Just wondering how technical engineering/science interviews get.. do you have to draw mechanisms, answer technical problems, etc?

 

Any insight would be great! Thanks!

Posted

Sometimes you do and sometimes you don't.  What I have generally seen is that the more the interviewer has questions about your ability the more technical questions can get.  This is also of course not including if you interview with someone who is in a very similar if not the same research field and can really talk the nitty gritty.  Generally my interviews were not very technical but I had heard of other interviewees who were being asked specific textbook questions.  They also tended to be the people still in undergrad so maybe had less research to talk about.  The more confident and comfortable you are in the first few minutes of the interview the easier it'll be, PIs back off when they know you know your shit.

Posted

I've only had 2 interviews via skype (same overseas school, two different PIs and programs) and neither were very technical.

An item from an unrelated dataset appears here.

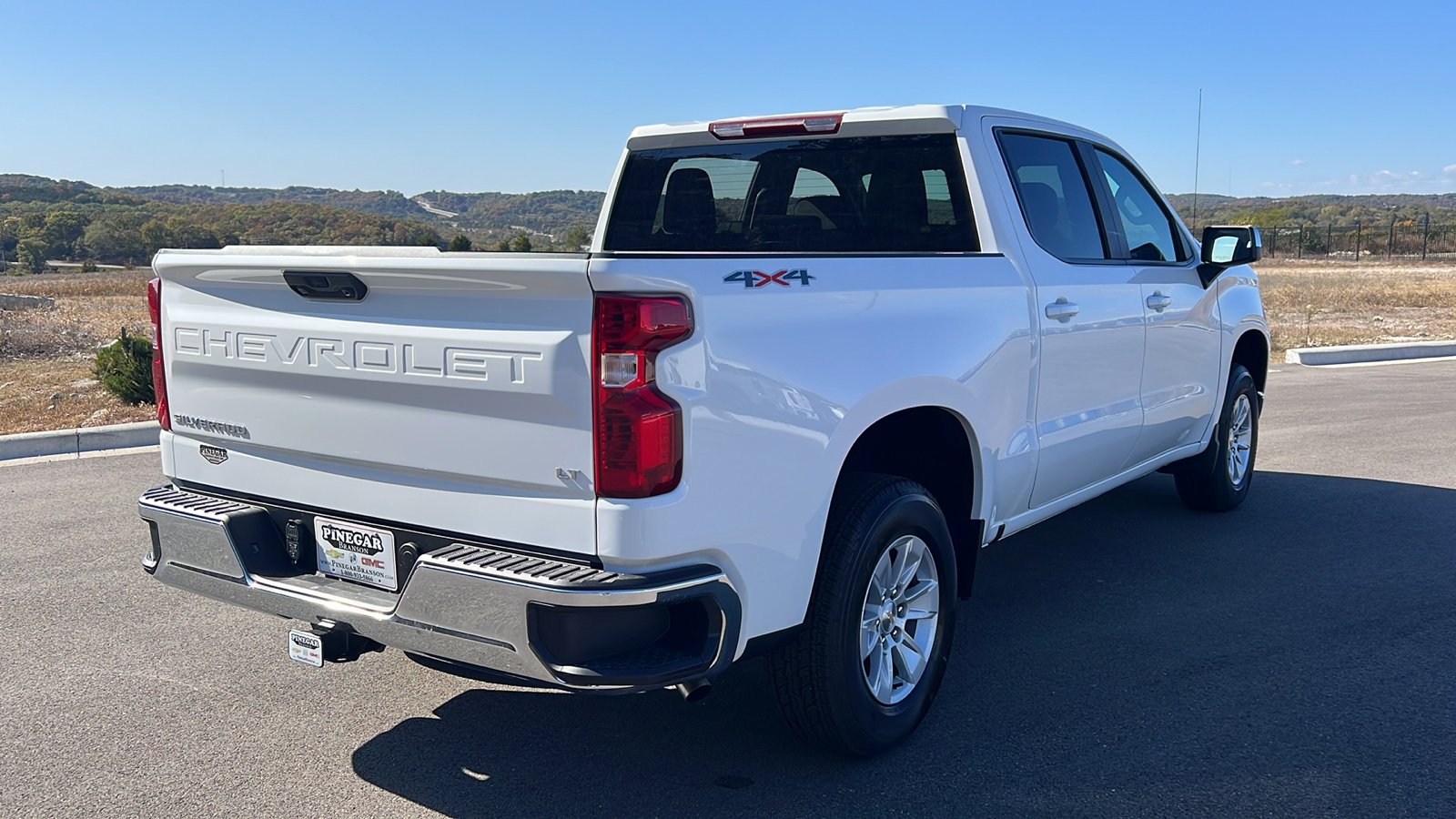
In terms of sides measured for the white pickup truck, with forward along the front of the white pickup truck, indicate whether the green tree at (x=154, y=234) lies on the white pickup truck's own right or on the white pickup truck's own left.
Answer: on the white pickup truck's own left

One (where the PI is doing something very different from what I've done as an undergrad) was mostly a discussion of my interests and my willingness to learn new stuff. In the other (where the PI is working in the same realm as my current research), we discussed interests, what kind of projects I'd like to take on, and current developments in this research topic and where I think the field is going.

 

  • 2 weeks later...
Posted

I just got back from a bioengineering interview weekend, and honestly, it depends a lot on who your interviewer is. I interviewed with three professors. The first was a very casual chat; I just talked about my interests, etc., and half of the conversation wasn't even research related. My next two were more interview-style, so I had to go a bit more in depth with my work and what exactly I was interested in, why, etc. If you're comfortable with your work then you should be fine. The most technical questions I've gotten involved something like "how exactly did you test for this property of the samples?" or maybe just a detailed explanation of the kind of data processing I was doing. One professor explained a project goal and asked me how I would design a material to fulfill both of its needs; that involved a bit more thought, but it was rather fun, and I think she was just trying to see my brainstorming process. 

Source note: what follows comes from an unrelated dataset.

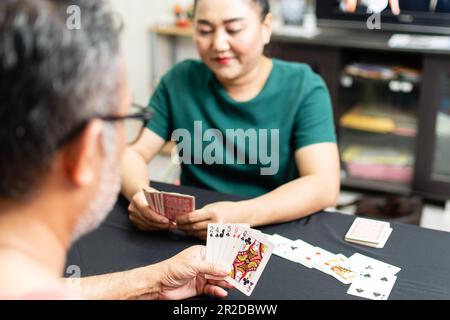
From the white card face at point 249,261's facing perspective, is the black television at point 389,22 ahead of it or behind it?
behind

Really, it's nothing you need to sit down and study for; just be comfortable/confident in your past work, what you want to do, and what the professors are doing. If you worked on a project a long time ago and you think it'll come up, maybe just refresh with the paper or procedure a bit. Asking good questions about their research definitely makes the interview go by much faster. 

Though I did hear of a few people getting some more technical/unexpected questions in their interviews, so, again, it depends a lot on who is interviewing you. But if you're confident in your work then you have nothing to worry about.